Nothing but the exact lines from the one containing "X-100000Y-35000D02*" through the last line of the records below belongs in your answer.

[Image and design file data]
=== Section Start ===
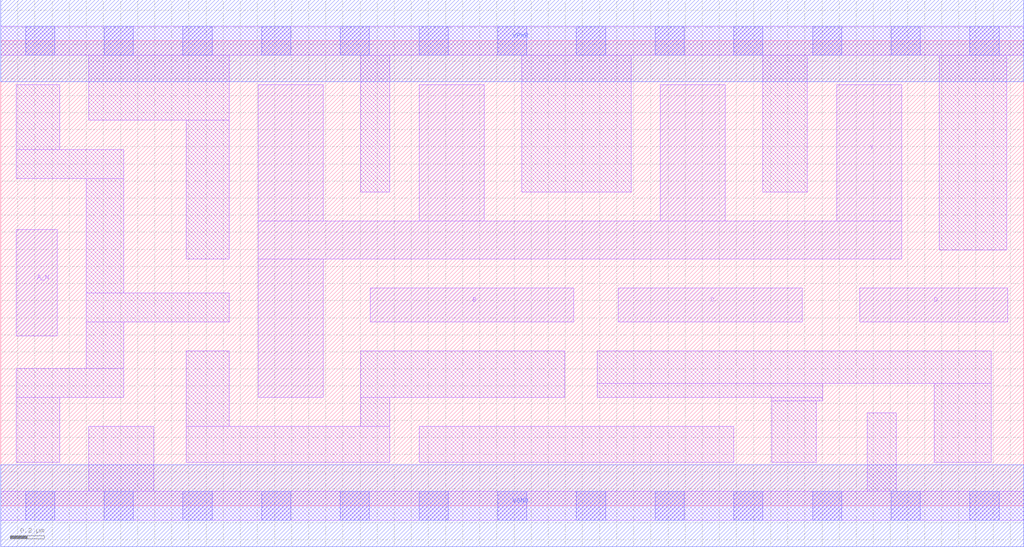
<source format=lef>
# Copyright 2020 The SkyWater PDK Authors
#
# Licensed under the Apache License, Version 2.0 (the "License");
# you may not use this file except in compliance with the License.
# You may obtain a copy of the License at
#
#     https://www.apache.org/licenses/LICENSE-2.0
#
# Unless required by applicable law or agreed to in writing, software
# distributed under the License is distributed on an "AS IS" BASIS,
# WITHOUT WARRANTIES OR CONDITIONS OF ANY KIND, either express or implied.
# See the License for the specific language governing permissions and
# limitations under the License.
#
# SPDX-License-Identifier: Apache-2.0

VERSION 5.7 ;
  NOWIREEXTENSIONATPIN ON ;
  DIVIDERCHAR "/" ;
  BUSBITCHARS "[]" ;
UNITS
  DATABASE MICRONS 200 ;
END UNITS
PROPERTYDEFINITIONS
  MACRO maskLayoutSubType STRING ;
  MACRO prCellType STRING ;
  MACRO originalViewName STRING ;
END PROPERTYDEFINITIONS
MACRO sky130_fd_sc_hdll__nand4b_2
  CLASS CORE ;
  FOREIGN sky130_fd_sc_hdll__nand4b_2 ;
  ORIGIN  0.000000  0.000000 ;
  SIZE  5.980000 BY  2.720000 ;
  SYMMETRY X Y R90 ;
  SITE unithd ;
  PIN A_N
    ANTENNAGATEAREA  0.138600 ;
    DIRECTION INPUT ;
    USE SIGNAL ;
    PORT
      LAYER li1 ;
        RECT 0.090000 0.995000 0.330000 1.615000 ;
    END
  END A_N
  PIN B
    ANTENNAGATEAREA  0.555000 ;
    DIRECTION INPUT ;
    USE SIGNAL ;
    PORT
      LAYER li1 ;
        RECT 2.160000 1.075000 3.350000 1.275000 ;
    END
  END B
  PIN C
    ANTENNAGATEAREA  0.555000 ;
    DIRECTION INPUT ;
    USE SIGNAL ;
    PORT
      LAYER li1 ;
        RECT 3.610000 1.075000 4.685000 1.275000 ;
    END
  END C
  PIN D
    ANTENNAGATEAREA  0.555000 ;
    DIRECTION INPUT ;
    USE SIGNAL ;
    PORT
      LAYER li1 ;
        RECT 5.020000 1.075000 5.885000 1.275000 ;
    END
  END D
  PIN Y
    ANTENNADIFFAREA  1.368000 ;
    DIRECTION OUTPUT ;
    USE SIGNAL ;
    PORT
      LAYER li1 ;
        RECT 1.505000 0.635000 1.885000 1.445000 ;
        RECT 1.505000 1.445000 5.265000 1.665000 ;
        RECT 1.505000 1.665000 1.885000 2.465000 ;
        RECT 2.445000 1.665000 2.825000 2.465000 ;
        RECT 3.855000 1.665000 4.235000 2.465000 ;
        RECT 4.885000 1.665000 5.265000 2.465000 ;
    END
  END Y
  PIN VGND
    DIRECTION INOUT ;
    USE GROUND ;
    PORT
      LAYER met1 ;
        RECT 0.000000 -0.240000 5.980000 0.240000 ;
    END
  END VGND
  PIN VPWR
    DIRECTION INOUT ;
    USE POWER ;
    PORT
      LAYER met1 ;
        RECT 0.000000 2.480000 5.980000 2.960000 ;
    END
  END VPWR
  OBS
    LAYER li1 ;
      RECT 0.000000 -0.085000 5.980000 0.085000 ;
      RECT 0.000000  2.635000 5.980000 2.805000 ;
      RECT 0.090000  0.255000 0.345000 0.635000 ;
      RECT 0.090000  0.635000 0.720000 0.805000 ;
      RECT 0.090000  1.915000 0.720000 2.085000 ;
      RECT 0.090000  2.085000 0.345000 2.465000 ;
      RECT 0.500000  0.805000 0.720000 1.075000 ;
      RECT 0.500000  1.075000 1.335000 1.245000 ;
      RECT 0.500000  1.245000 0.720000 1.915000 ;
      RECT 0.515000  0.085000 0.895000 0.465000 ;
      RECT 0.515000  2.255000 1.335000 2.635000 ;
      RECT 1.085000  0.255000 2.275000 0.465000 ;
      RECT 1.085000  0.465000 1.335000 0.905000 ;
      RECT 1.085000  1.445000 1.335000 2.255000 ;
      RECT 2.105000  0.465000 2.275000 0.635000 ;
      RECT 2.105000  0.635000 3.295000 0.905000 ;
      RECT 2.105000  1.835000 2.275000 2.635000 ;
      RECT 2.445000  0.255000 4.285000 0.465000 ;
      RECT 3.045000  1.835000 3.685000 2.635000 ;
      RECT 3.485000  0.635000 4.805000 0.715000 ;
      RECT 3.485000  0.715000 5.790000 0.905000 ;
      RECT 4.455000  1.835000 4.715000 2.635000 ;
      RECT 4.505000  0.255000 4.765000 0.615000 ;
      RECT 4.505000  0.615000 4.805000 0.635000 ;
      RECT 5.065000  0.085000 5.235000 0.545000 ;
      RECT 5.455000  0.255000 5.790000 0.715000 ;
      RECT 5.485000  1.495000 5.880000 2.635000 ;
    LAYER mcon ;
      RECT 0.145000 -0.085000 0.315000 0.085000 ;
      RECT 0.145000  2.635000 0.315000 2.805000 ;
      RECT 0.605000 -0.085000 0.775000 0.085000 ;
      RECT 0.605000  2.635000 0.775000 2.805000 ;
      RECT 1.065000 -0.085000 1.235000 0.085000 ;
      RECT 1.065000  2.635000 1.235000 2.805000 ;
      RECT 1.525000 -0.085000 1.695000 0.085000 ;
      RECT 1.525000  2.635000 1.695000 2.805000 ;
      RECT 1.985000 -0.085000 2.155000 0.085000 ;
      RECT 1.985000  2.635000 2.155000 2.805000 ;
      RECT 2.445000 -0.085000 2.615000 0.085000 ;
      RECT 2.445000  2.635000 2.615000 2.805000 ;
      RECT 2.905000 -0.085000 3.075000 0.085000 ;
      RECT 2.905000  2.635000 3.075000 2.805000 ;
      RECT 3.365000 -0.085000 3.535000 0.085000 ;
      RECT 3.365000  2.635000 3.535000 2.805000 ;
      RECT 3.825000 -0.085000 3.995000 0.085000 ;
      RECT 3.825000  2.635000 3.995000 2.805000 ;
      RECT 4.285000 -0.085000 4.455000 0.085000 ;
      RECT 4.285000  2.635000 4.455000 2.805000 ;
      RECT 4.745000 -0.085000 4.915000 0.085000 ;
      RECT 4.745000  2.635000 4.915000 2.805000 ;
      RECT 5.205000 -0.085000 5.375000 0.085000 ;
      RECT 5.205000  2.635000 5.375000 2.805000 ;
      RECT 5.665000 -0.085000 5.835000 0.085000 ;
      RECT 5.665000  2.635000 5.835000 2.805000 ;
  END
  PROPERTY maskLayoutSubType "abstract" ;
  PROPERTY prCellType "standard" ;
  PROPERTY originalViewName "layout" ;
END sky130_fd_sc_hdll__nand4b_2
END LIBRARY

</source>
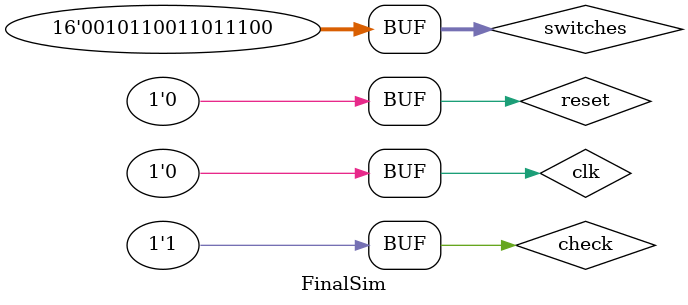
<source format=sv>
`timescale 1ns / 1ps


module FinalSim(

    );
    logic [15:0]switches; //the input switches
    logic check; //button to check if the answer is correct
    logic reset; //this is reset/start
    logic clk; //this is the clock
    logic [7:0]ssegs; //this is the final output to the seven seg display
    logic [3:0]an; //this is the final an to the seven seg     
    
    FinalProject Labl_inst(.switches(switches), .check(check), .reset(reset), .clk(clk), .ssegs(ssegs), .an(an));
    always
    begin
    clk = 1;
    #5
    clk = 0;
    #5;
    end
    
    
    
    initial
    begin
    switches = 15'b1010110011011100; check = 0; reset = 1;
    #5
    switches = 15'b1010110011011100; check = 1; reset = 0;
    end
    
    
    
    
    
    
    
endmodule

</source>
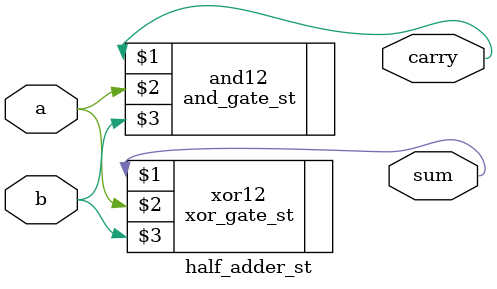
<source format=v>
`include "xor_gate_st.v"
`include "and_gate_st.v"
module half_adder_st(sum, carry, a, b);
	output sum, carry;
	input a, b;
	xor_gate_st xor12(sum, a, b); 
	and_gate_st and12( carry,a, b);
endmodule
</source>
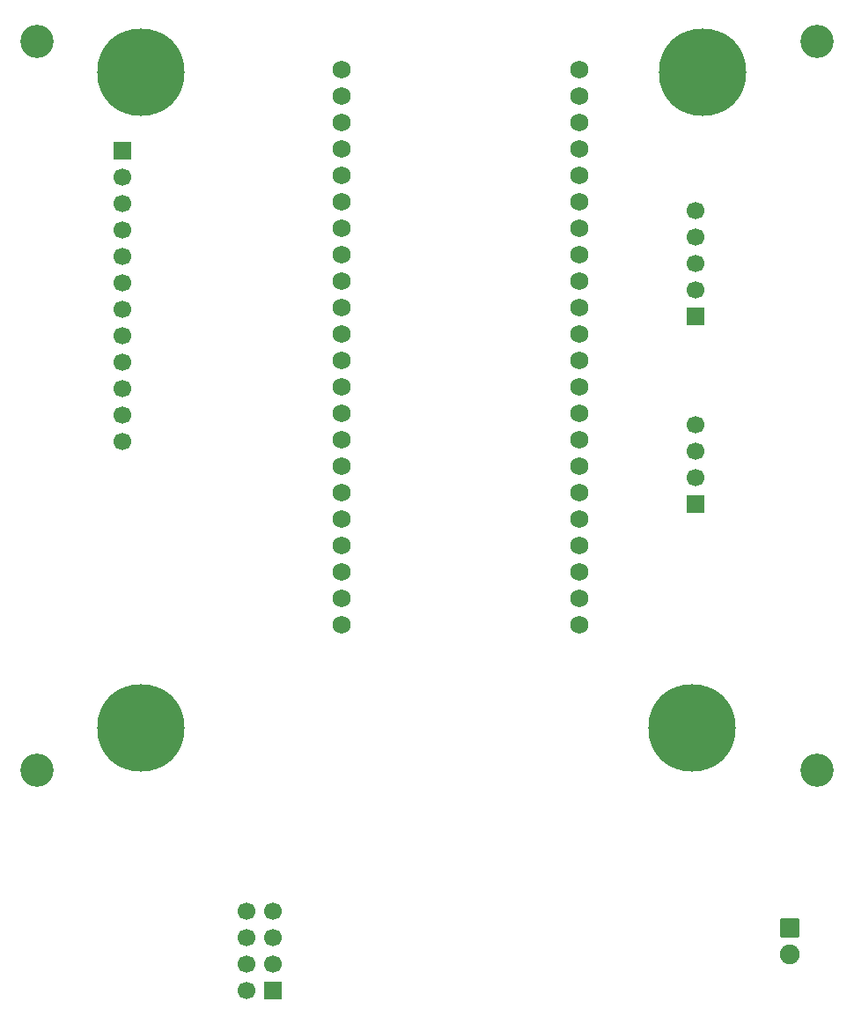
<source format=gbr>
%TF.GenerationSoftware,KiCad,Pcbnew,9.0.6*%
%TF.CreationDate,2026-02-25T03:49:56+07:00*%
%TF.ProjectId,Robot_remote,526f626f-745f-4726-956d-6f74652e6b69,rev?*%
%TF.SameCoordinates,Original*%
%TF.FileFunction,Soldermask,Bot*%
%TF.FilePolarity,Negative*%
%FSLAX46Y46*%
G04 Gerber Fmt 4.6, Leading zero omitted, Abs format (unit mm)*
G04 Created by KiCad (PCBNEW 9.0.6) date 2026-02-25 03:49:56*
%MOMM*%
%LPD*%
G01*
G04 APERTURE LIST*
G04 Aperture macros list*
%AMRoundRect*
0 Rectangle with rounded corners*
0 $1 Rounding radius*
0 $2 $3 $4 $5 $6 $7 $8 $9 X,Y pos of 4 corners*
0 Add a 4 corners polygon primitive as box body*
4,1,4,$2,$3,$4,$5,$6,$7,$8,$9,$2,$3,0*
0 Add four circle primitives for the rounded corners*
1,1,$1+$1,$2,$3*
1,1,$1+$1,$4,$5*
1,1,$1+$1,$6,$7*
1,1,$1+$1,$8,$9*
0 Add four rect primitives between the rounded corners*
20,1,$1+$1,$2,$3,$4,$5,0*
20,1,$1+$1,$4,$5,$6,$7,0*
20,1,$1+$1,$6,$7,$8,$9,0*
20,1,$1+$1,$8,$9,$2,$3,0*%
G04 Aperture macros list end*
%ADD10R,1.700000X1.700000*%
%ADD11C,1.700000*%
%ADD12C,3.200000*%
%ADD13C,8.400000*%
%ADD14C,1.734000*%
%ADD15C,1.905000*%
%ADD16RoundRect,0.285750X0.666750X0.666750X-0.666750X0.666750X-0.666750X-0.666750X0.666750X-0.666750X0*%
G04 APERTURE END LIST*
D10*
%TO.C,J3*%
X98250000Y-57500000D03*
D11*
X98250000Y-60040000D03*
X98250000Y-62580000D03*
X98250000Y-65120000D03*
X98250000Y-67660000D03*
X98250000Y-70200000D03*
X98250000Y-72740000D03*
X98250000Y-75280000D03*
X98250000Y-77820000D03*
X98250000Y-80360000D03*
X98250000Y-82900000D03*
X98250000Y-85440000D03*
%TD*%
D12*
%TO.C,H5*%
X165000000Y-47000000D03*
%TD*%
D10*
%TO.C,U1*%
X112725200Y-138226800D03*
D11*
X110185200Y-138226800D03*
X112725200Y-135686800D03*
X110185200Y-135686800D03*
X112725200Y-133146800D03*
X110185200Y-133146800D03*
X112725200Y-130606800D03*
X110185200Y-130606800D03*
%TD*%
D13*
%TO.C,H3*%
X153000000Y-113000000D03*
%TD*%
%TO.C,H1*%
X100000000Y-50000000D03*
%TD*%
D12*
%TO.C,H8*%
X165000000Y-117000000D03*
%TD*%
%TO.C,H6*%
X90000000Y-47000000D03*
%TD*%
D13*
%TO.C,H4*%
X100000000Y-113000000D03*
%TD*%
%TO.C,H2*%
X154000000Y-50000000D03*
%TD*%
D14*
%TO.C,U3*%
X119329200Y-49733200D03*
X119329200Y-52273200D03*
X119329200Y-54813200D03*
X119329200Y-57353200D03*
X119329200Y-59893200D03*
X119329200Y-62433200D03*
X119329200Y-64973200D03*
X119329200Y-67513200D03*
X119329200Y-70053200D03*
X119329200Y-72593200D03*
X119329200Y-75133200D03*
X119329200Y-77673200D03*
X119329200Y-80213200D03*
X119329200Y-82753200D03*
X119329200Y-85293200D03*
X119329200Y-87833200D03*
X119329200Y-90373200D03*
X119329200Y-92913200D03*
X119329200Y-95453200D03*
X119329200Y-97993200D03*
X119329200Y-100533200D03*
X119329200Y-103073200D03*
X142189200Y-49733200D03*
X142189200Y-52273200D03*
X142189200Y-54813200D03*
X142189200Y-57353200D03*
X142189200Y-59893200D03*
X142189200Y-62433200D03*
X142189200Y-64973200D03*
X142189200Y-67513200D03*
X142189200Y-70053200D03*
X142189200Y-72593200D03*
X142189200Y-75133200D03*
X142189200Y-77673200D03*
X142189200Y-80213200D03*
X142189200Y-82753200D03*
X142189200Y-85293200D03*
X142189200Y-87833200D03*
X142189200Y-90373200D03*
X142189200Y-92913200D03*
X142189200Y-95453200D03*
X142189200Y-97993200D03*
X142189200Y-100533200D03*
X142189200Y-103073200D03*
%TD*%
D12*
%TO.C,H7*%
X90000000Y-117000000D03*
%TD*%
D10*
%TO.C,J1*%
X153349000Y-73406000D03*
D11*
X153349000Y-70866000D03*
X153349000Y-68326000D03*
X153349000Y-65786000D03*
X153349000Y-63246000D03*
%TD*%
D10*
%TO.C,J2*%
X153349000Y-91440000D03*
D11*
X153349000Y-88900000D03*
X153349000Y-86360000D03*
X153349000Y-83820000D03*
%TD*%
D15*
%TO.C,U2*%
X162377000Y-134747000D03*
D16*
X162377000Y-132207000D03*
%TD*%
M02*

</source>
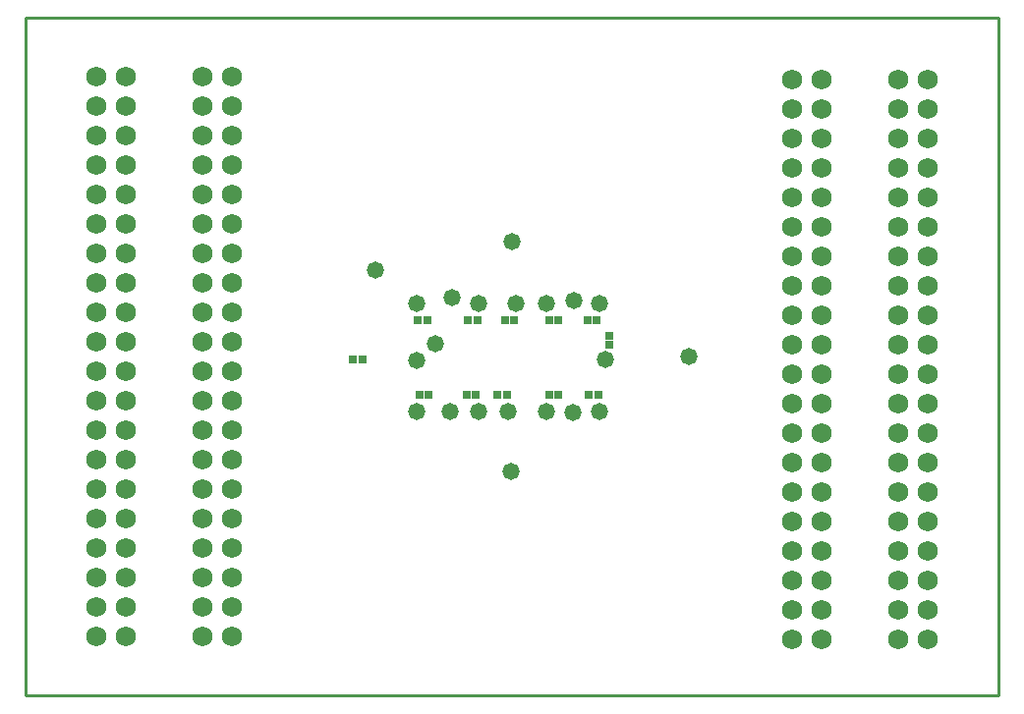
<source format=gbs>
%FSLAX25Y25*%
%MOIN*%
G70*
G01*
G75*
G04 Layer_Color=16711935*
%ADD10O,0.01772X0.08268*%
%ADD11O,0.08268X0.01772*%
%ADD12C,0.01000*%
%ADD13C,0.06000*%
%ADD14C,0.05000*%
%ADD15R,0.02047X0.02047*%
%ADD16R,0.02047X0.02047*%
%ADD17C,0.03000*%
%ADD18C,0.00984*%
%ADD19C,0.02362*%
%ADD20C,0.00787*%
%ADD21C,0.00700*%
%ADD22C,0.00800*%
%ADD23R,0.37500X0.15000*%
%ADD24O,0.02572X0.09068*%
%ADD25O,0.09068X0.02572*%
%ADD26C,0.06800*%
%ADD27C,0.05800*%
%ADD28R,0.02847X0.02847*%
%ADD29R,0.02847X0.02847*%
D12*
X-170000Y-115000D02*
Y115000D01*
Y-115000D02*
X160000D01*
Y115000D01*
X-170000D02*
X160000D01*
D26*
X136000Y-96000D02*
D03*
X126000D02*
D03*
X136000Y-86000D02*
D03*
X126000D02*
D03*
X136000Y-76000D02*
D03*
X126000D02*
D03*
X136000Y-66000D02*
D03*
X126000D02*
D03*
X136000Y-56000D02*
D03*
X126000D02*
D03*
X136000Y-46000D02*
D03*
X126000D02*
D03*
X136000Y-36000D02*
D03*
X126000D02*
D03*
X136000Y-26000D02*
D03*
X126000D02*
D03*
X136000Y-16000D02*
D03*
X126000D02*
D03*
X136000Y-6000D02*
D03*
X126000D02*
D03*
X136000Y4000D02*
D03*
X126000D02*
D03*
X136000Y14000D02*
D03*
X126000D02*
D03*
X136000Y24000D02*
D03*
X126000D02*
D03*
X136000Y34000D02*
D03*
X126000D02*
D03*
X136000Y44000D02*
D03*
X126000D02*
D03*
X136000Y54000D02*
D03*
X126000D02*
D03*
X136000Y64000D02*
D03*
X126000D02*
D03*
X136000Y74000D02*
D03*
X126000D02*
D03*
X136000Y84000D02*
D03*
X126000D02*
D03*
X136000Y94000D02*
D03*
X126000D02*
D03*
X100000Y-96000D02*
D03*
X90000D02*
D03*
X100000Y-86000D02*
D03*
X90000D02*
D03*
X100000Y-76000D02*
D03*
X90000D02*
D03*
X100000Y-66000D02*
D03*
X90000D02*
D03*
X100000Y-56000D02*
D03*
X90000D02*
D03*
X100000Y-46000D02*
D03*
X90000D02*
D03*
X100000Y-36000D02*
D03*
X90000D02*
D03*
X100000Y-26000D02*
D03*
X90000D02*
D03*
X100000Y-16000D02*
D03*
X90000D02*
D03*
X100000Y-6000D02*
D03*
X90000D02*
D03*
X100000Y4000D02*
D03*
X90000D02*
D03*
X100000Y14000D02*
D03*
X90000D02*
D03*
X100000Y24000D02*
D03*
X90000D02*
D03*
X100000Y34000D02*
D03*
X90000D02*
D03*
X100000Y44000D02*
D03*
X90000D02*
D03*
X100000Y54000D02*
D03*
X90000D02*
D03*
X100000Y64000D02*
D03*
X90000D02*
D03*
X100000Y74000D02*
D03*
X90000D02*
D03*
X100000Y84000D02*
D03*
X90000D02*
D03*
X100000Y94000D02*
D03*
X90000D02*
D03*
X-136000Y-95000D02*
D03*
X-146000D02*
D03*
X-136000Y-85000D02*
D03*
X-146000D02*
D03*
X-136000Y-75000D02*
D03*
X-146000D02*
D03*
X-136000Y-65000D02*
D03*
X-146000D02*
D03*
X-136000Y-55000D02*
D03*
X-146000D02*
D03*
X-136000Y-45000D02*
D03*
X-146000D02*
D03*
X-136000Y-35000D02*
D03*
X-146000D02*
D03*
X-136000Y-25000D02*
D03*
X-146000D02*
D03*
X-136000Y-15000D02*
D03*
X-146000D02*
D03*
X-136000Y-5000D02*
D03*
X-146000D02*
D03*
X-136000Y5000D02*
D03*
X-146000D02*
D03*
X-136000Y15000D02*
D03*
X-146000D02*
D03*
X-136000Y25000D02*
D03*
X-146000D02*
D03*
X-136000Y35000D02*
D03*
X-146000D02*
D03*
X-136000Y45000D02*
D03*
X-146000D02*
D03*
X-136000Y55000D02*
D03*
X-146000D02*
D03*
X-136000Y65000D02*
D03*
X-146000D02*
D03*
X-136000Y75000D02*
D03*
X-146000D02*
D03*
X-136000Y85000D02*
D03*
X-146000D02*
D03*
X-136000Y95000D02*
D03*
X-146000D02*
D03*
X-100000Y-95000D02*
D03*
X-110000D02*
D03*
X-100000Y-85000D02*
D03*
X-110000D02*
D03*
X-100000Y-75000D02*
D03*
X-110000D02*
D03*
X-100000Y-65000D02*
D03*
X-110000D02*
D03*
X-100000Y-55000D02*
D03*
X-110000D02*
D03*
X-100000Y-45000D02*
D03*
X-110000D02*
D03*
X-100000Y-35000D02*
D03*
X-110000D02*
D03*
X-100000Y-25000D02*
D03*
X-110000D02*
D03*
X-100000Y-15000D02*
D03*
X-110000D02*
D03*
X-100000Y-5000D02*
D03*
X-110000D02*
D03*
X-100000Y5000D02*
D03*
X-110000D02*
D03*
X-100000Y15000D02*
D03*
X-110000D02*
D03*
X-100000Y25000D02*
D03*
X-110000D02*
D03*
X-100000Y35000D02*
D03*
X-110000D02*
D03*
X-100000Y45000D02*
D03*
X-110000D02*
D03*
X-100000Y55000D02*
D03*
X-110000D02*
D03*
X-100000Y65000D02*
D03*
X-110000D02*
D03*
X-100000Y75000D02*
D03*
X-110000D02*
D03*
X-100000Y85000D02*
D03*
X-110000D02*
D03*
X-100000Y95000D02*
D03*
X-110000D02*
D03*
D27*
X-37500Y-18500D02*
D03*
Y18000D02*
D03*
Y-1300D02*
D03*
X-16516Y17984D02*
D03*
X-3720Y18220D02*
D03*
X6516Y18016D02*
D03*
X24429Y18071D02*
D03*
X-16500Y-18500D02*
D03*
X-6280Y-18620D02*
D03*
X6516Y-18616D02*
D03*
X24429Y-18629D02*
D03*
X26500Y-1000D02*
D03*
X-31000Y4500D02*
D03*
X-26000Y-18500D02*
D03*
X-5500Y-39000D02*
D03*
X15500Y-19000D02*
D03*
X55000Y0D02*
D03*
X16000Y19000D02*
D03*
X-5000Y39000D02*
D03*
X-25500Y20000D02*
D03*
X-51331Y29500D02*
D03*
D28*
X-55925Y-1000D02*
D03*
X-59075D02*
D03*
X-37075Y12500D02*
D03*
X-33925D02*
D03*
X-16925D02*
D03*
X-20075D02*
D03*
X-4425D02*
D03*
X-7575D02*
D03*
X7425D02*
D03*
X10575D02*
D03*
X23575D02*
D03*
X20425D02*
D03*
X-36575Y-13000D02*
D03*
X-33425D02*
D03*
X-17425D02*
D03*
X-20575D02*
D03*
X-6925D02*
D03*
X-10075D02*
D03*
X7425D02*
D03*
X10575D02*
D03*
X24075D02*
D03*
X20925D02*
D03*
D29*
X28000Y3925D02*
D03*
Y7075D02*
D03*
M02*

</source>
=== Section End ===
▶ _Solution_
X-100000Y-35000D02*
D03*
X-110000D02*
D03*
X-100000Y-25000D02*
D03*
X-110000D02*
D03*
X-100000Y-15000D02*
D03*
X-110000D02*
D03*
X-100000Y-5000D02*
D03*
X-110000D02*
D03*
X-100000Y5000D02*
D03*
X-110000D02*
D03*
X-100000Y15000D02*
D03*
X-110000D02*
D03*
X-100000Y25000D02*
D03*
X-110000D02*
D03*
X-100000Y35000D02*
D03*
X-110000D02*
D03*
X-100000Y45000D02*
D03*
X-110000D02*
D03*
X-100000Y55000D02*
D03*
X-110000D02*
D03*
X-100000Y65000D02*
D03*
X-110000D02*
D03*
X-100000Y75000D02*
D03*
X-110000D02*
D03*
X-100000Y85000D02*
D03*
X-110000D02*
D03*
X-100000Y95000D02*
D03*
X-110000D02*
D03*
D27*
X-37500Y-18500D02*
D03*
Y18000D02*
D03*
Y-1300D02*
D03*
X-16516Y17984D02*
D03*
X-3720Y18220D02*
D03*
X6516Y18016D02*
D03*
X24429Y18071D02*
D03*
X-16500Y-18500D02*
D03*
X-6280Y-18620D02*
D03*
X6516Y-18616D02*
D03*
X24429Y-18629D02*
D03*
X26500Y-1000D02*
D03*
X-31000Y4500D02*
D03*
X-26000Y-18500D02*
D03*
X-5500Y-39000D02*
D03*
X15500Y-19000D02*
D03*
X55000Y0D02*
D03*
X16000Y19000D02*
D03*
X-5000Y39000D02*
D03*
X-25500Y20000D02*
D03*
X-51331Y29500D02*
D03*
D28*
X-55925Y-1000D02*
D03*
X-59075D02*
D03*
X-37075Y12500D02*
D03*
X-33925D02*
D03*
X-16925D02*
D03*
X-20075D02*
D03*
X-4425D02*
D03*
X-7575D02*
D03*
X7425D02*
D03*
X10575D02*
D03*
X23575D02*
D03*
X20425D02*
D03*
X-36575Y-13000D02*
D03*
X-33425D02*
D03*
X-17425D02*
D03*
X-20575D02*
D03*
X-6925D02*
D03*
X-10075D02*
D03*
X7425D02*
D03*
X10575D02*
D03*
X24075D02*
D03*
X20925D02*
D03*
D29*
X28000Y3925D02*
D03*
Y7075D02*
D03*
M02*

</source>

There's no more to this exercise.